I am a painter. I keep thinking about how to record the landscape without painting it, without recreating it with my vision, my gesture. What is the landscape itself? How to let the landscape happen on paper? How to capture the landscape as it is? It is precisely the authenticity of the landscape through light and time that interests me.
I also use chemical processes to make the landscape happen: Balt Salt silver and cyanotype processes. I hide the chemically coated leaves from the light to deliberately pull them out later. They record local light faster. I put sheets of paper or canvas in my backpack pocket, walk, stick them in the sand, stick them behind the local fence, watch and wait, and stop.

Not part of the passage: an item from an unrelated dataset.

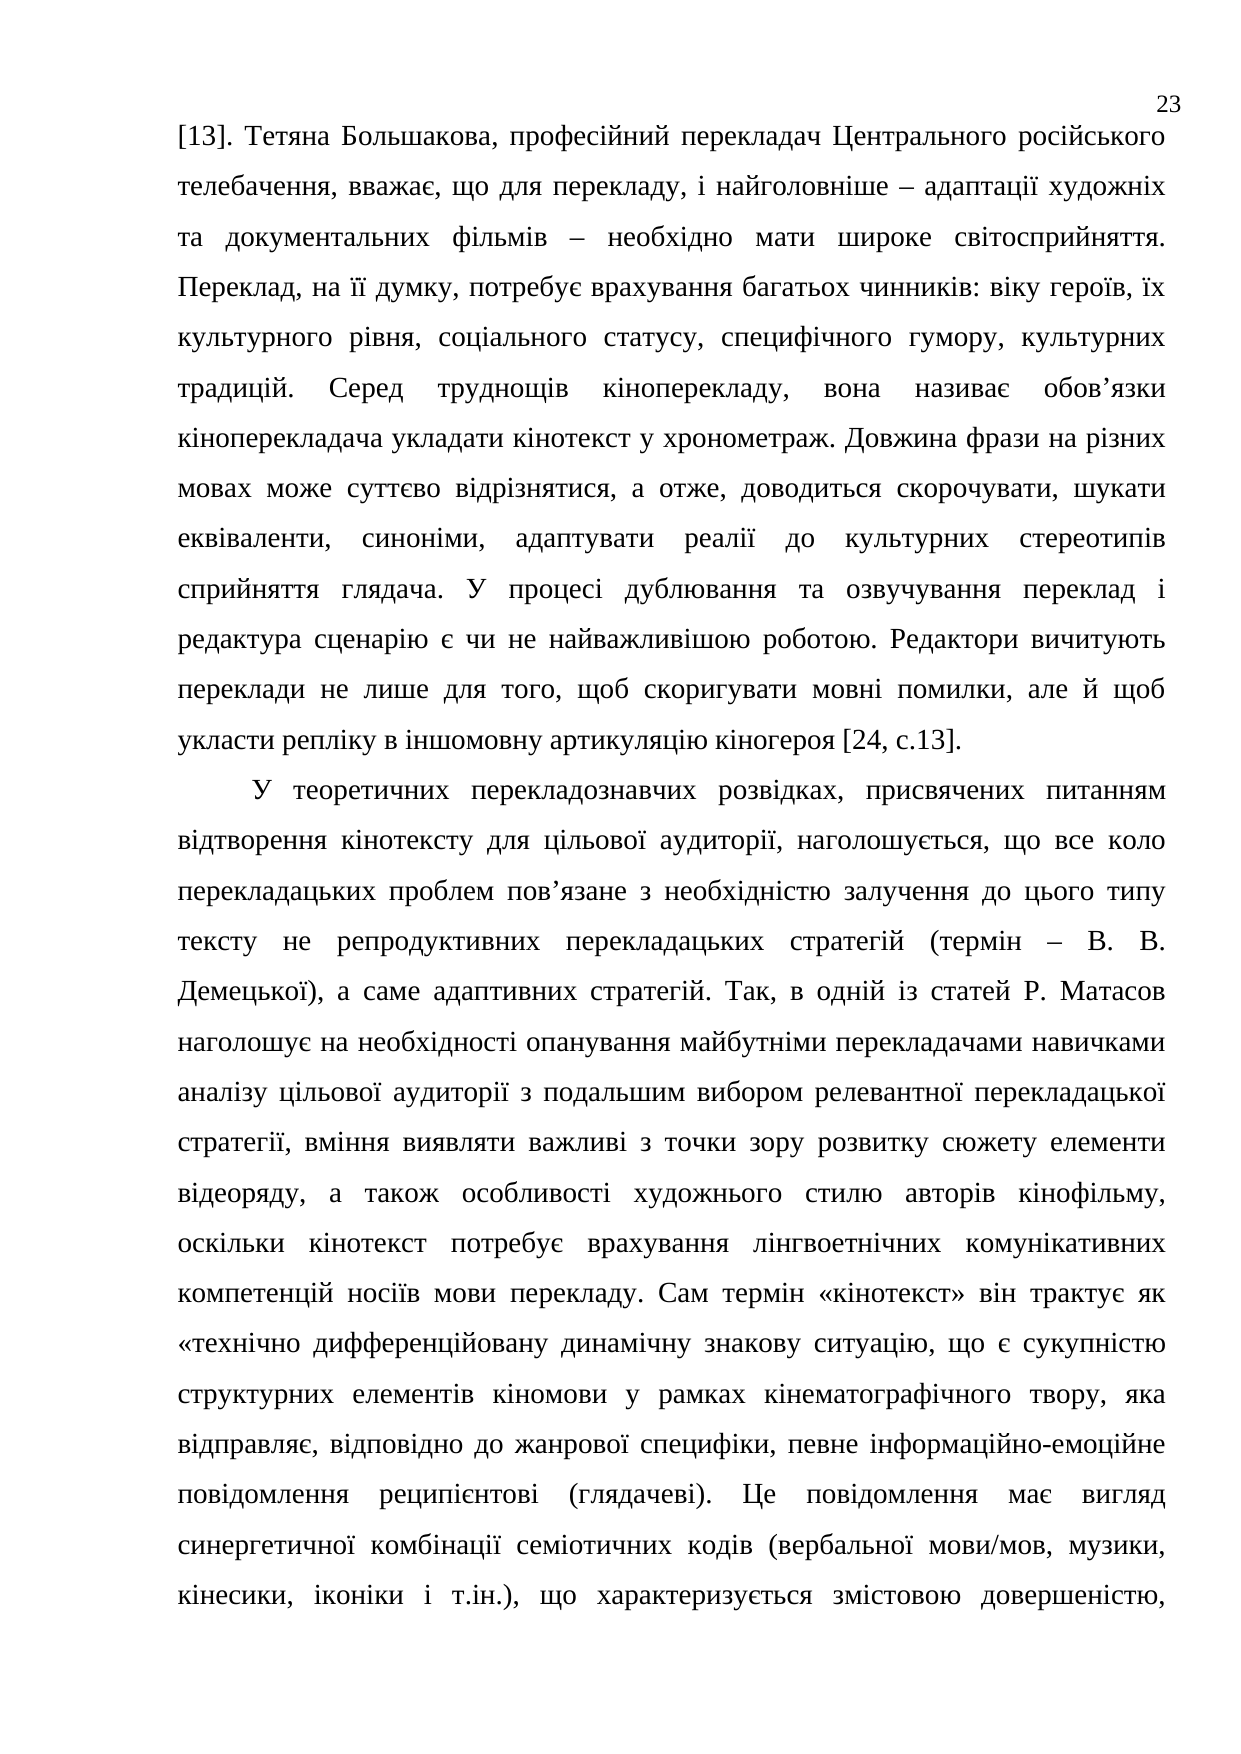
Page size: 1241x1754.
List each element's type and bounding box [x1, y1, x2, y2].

text [177, 118, 1167, 755]
text [177, 772, 1167, 1611]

The theme of land or landscape has "arrived" and has not yet disappeared from the theme about grandparents, about a mother, who was born in Siberia. The land travelled together with the land of grandparents, great-grandparents; the place they were taken to without asking, just picked up and moved. My mother was born there, her father stayed there forever, my grandfather, whom I never saw. A land that I have not seen but heard a lot about: mountains, Baikal, flowers... This is the search or imagining of that unseen Earth as it could be, understanding the importance of capturing a documentary image of the place where I am.
Agnė Jonkutė was born on August 5, 1974 in Kaunas, and in 1997-2003 graduated in Painting at the Kaunas Faculty of Fine Arts at the Vilnius Academy of Arts. Since 1999, she has participated in exhibitions. She creates drawings, performances, installations and video art, transferring experience from these fields to painting. Her black-and-white paintings are born from the aesthetics of drawings and black-and-white cinema. Minimalism is combined here with many halftones of gray and black alternating light. The cinematic framing of motifs also affects her painting.